Der Anspruch des wohnungsbedürftigen Ehegatten ist seiner Wirkung nach ein bloß schuldrechtlicher und richtet sich grundsätzlich nur gegen den Ehepartner. Ein Anspruch auf Einräumung eines dinglichen Rechtes besteht nicht (Rummel, ABGB, Rz 4 zu § 97). Dieser Umstand, dass aus dem besagten Ehegattenunterhalt ein Anspruch auf Verschaffung eines dinglichen Gebrauchsrechtes bzw. Wohnrechtes nicht abgeleitet werden kann, steht der Beurteilung der Einräumung eines - anteiligen - Gebrauchsrechtes nach § 504 ABGB an der gemeinsamen Ehewohnung als freiwillige Unterhaltsleistung im Sinn des § 94 nicht entgegen (VwGH 29.6.2006, 2006/16/0016).

Die angeführte Entscheidung des Verwaltungsgerichtshofes ist in einem gleichgelagerten Fall davon ausgegangen, dass die Einräumung eines dinglichen Wohnungsrechtes eine Zuwendung zum Zweck des angemessenen Unterhaltes sein kann. Wie im vorliegenden Fall wurde bei der Übergabe der Liegenschaft an ein Kind ein Wohnungsrecht zum Erhalt der ehelichen Wohnung vereinbart. Damit unterscheidet er sich wesentlich von dem vom Finanzamt in seiner Berufungsvorentscheidung zitierten Fall (VwGH 20.12.2001, 2001/16/0592), worin dem Ehegatten ein lebenslängliches Wohnungsgebrauchsrecht an einer weiterhin im Alleineigentum bestehenden Liegenschaft eingeräumt wurde. In diesem Fall war eine dingliche Absicherung nicht geboten, weil der Ehegatte als Alleineigentümer das volle Verfügungsrecht über die Ehewohnung innehatte und der bürgerlich-rechtliche Sicherungsanspruch nur obligatorisch ist, weshalb von einer freigebigen Zuwendung ausgegangen wurde.

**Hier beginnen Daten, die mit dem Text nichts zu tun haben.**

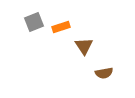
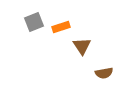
brown triangle: moved 2 px left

Die Bw. war zum Zeitpunkt der Zuwendung Pensionistin und 58 Jahre alt, der Übergeber war 72. Die bis zur Übergabe an den Stiefsohn im Alleineigentum des Ehegatten der Bw. befindliche Liegenschaft mit der Ehewohnung wurde bisher gemeinsam von den Ehegatten benützt und stellt die Einräumung des Wohnungsrechtes eine Fortsetzung und Sicherung der bisherigen Unterhaltsleistung dar, die als angemessen anzusehen ist, weshalb die Steuerbefreiung nach § 15 Abs. 1 Z 9 ErbStG zur Anwendung zu kommen hat. Der angefochtene Schenkungssteuerbescheid war daher ersatzlos aufzuheben.